__Exercise aim__:
Set down each line of the material that follows, exactly, with no pictures.

__Provided material__:
►

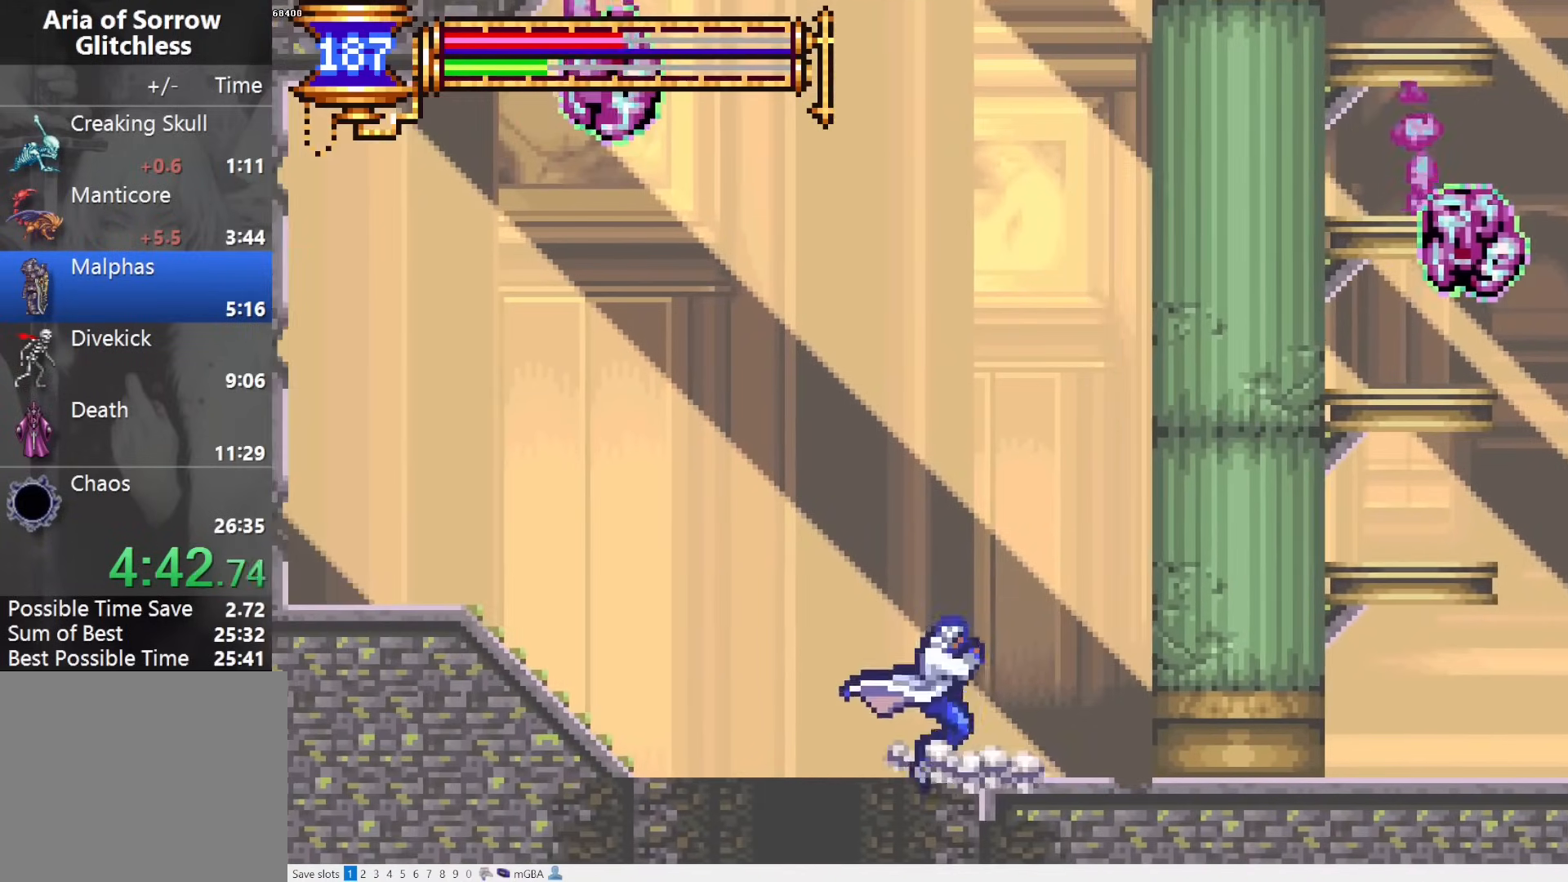
{"buttons": ["DPAD_RIGHT"], "events": [[17, "DPAD_RIGHT", "down"]]}
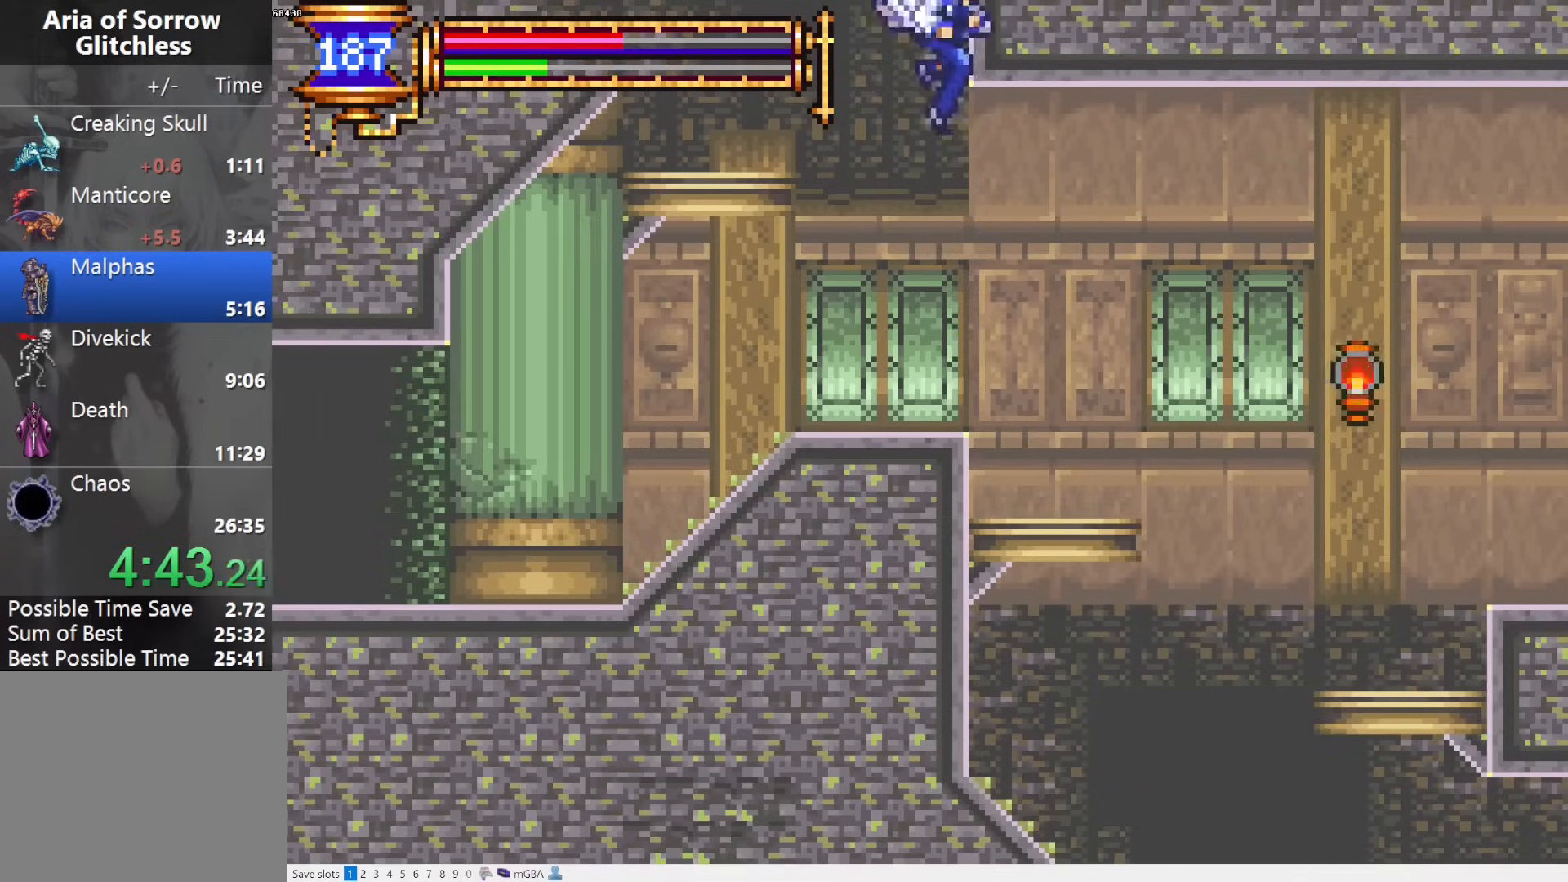
{"buttons": ["DPAD_RIGHT"], "events": []}
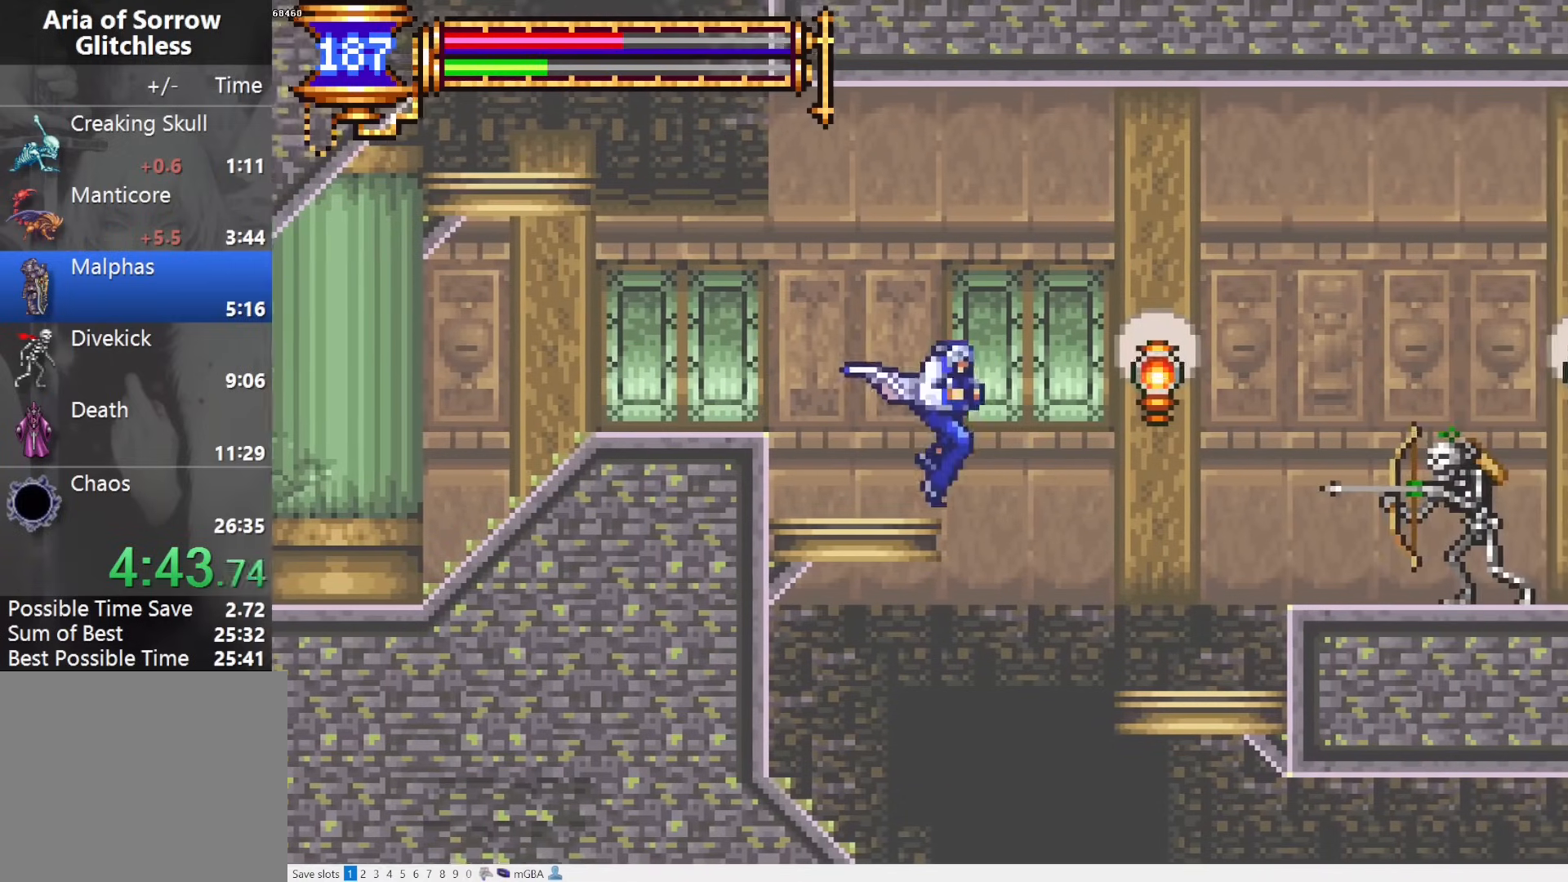
{"buttons": ["DPAD_RIGHT"], "events": [[117, "SQUARE", "down"], [233, "SQUARE", "up"]]}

◄

__Result for this task__:
{"buttons": ["DPAD_RIGHT"], "events": [[17, "DPAD_RIGHT", "down"]]}
{"buttons": ["DPAD_RIGHT"], "events": []}
{"buttons": ["DPAD_RIGHT"], "events": [[117, "SQUARE", "down"], [233, "SQUARE", "up"]]}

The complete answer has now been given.